Post-election confidence returns
Economists say the brief volatility seen before the polls was largely driven by investors holding onto Dollars amid political uncertainty. With the elections concluded, market confidence appears to be returning.
“At this pace, we could see the exchange rate reach 3,400 Shillings per Dollar by the end of the month,” says Alex Kakande, a financial and investment advisor. “This is good news for importers, but tough for exporters and Ugandans abroad sending money home.”
A stronger Shilling reduces the local currency value of Dollar-denominated earnings, affecting exporters and diaspora remittances, even as it lowers import costs and eases inflationary pressure.
Global factors at play
Beyond domestic fundamentals, the Shilling’s performance mirrors a broader global softening of the US Dollar, following recent interest rate cuts by the US Federal Reserve, aimed at stimulating borrowing and investment.

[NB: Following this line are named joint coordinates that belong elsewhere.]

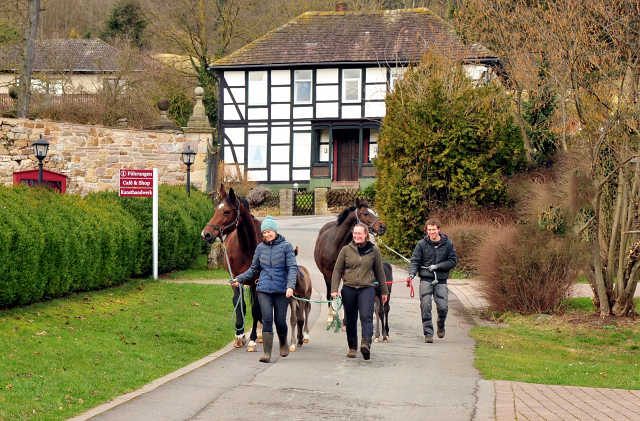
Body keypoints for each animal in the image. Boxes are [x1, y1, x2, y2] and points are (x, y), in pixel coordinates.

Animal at [202, 184, 262, 352]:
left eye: (227, 211)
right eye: (216, 209)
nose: (206, 234)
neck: (248, 246)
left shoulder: (258, 281)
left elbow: (256, 308)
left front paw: (252, 339)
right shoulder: (235, 278)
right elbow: (238, 303)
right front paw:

While the Dollar was initially expected to remain strong, resilience in other major economies has shifted currency dynamics.
The Uganda Shilling has strengthened against the Kenyan Shilling, appreciating from about KSh27.83 per UGX before election day to roughly KSh26.67 by Wednesday. This underscores the Shilling’s broader regional resilience and highlights its relative outperformance among East African currencies in the wake of Uganda’s elections.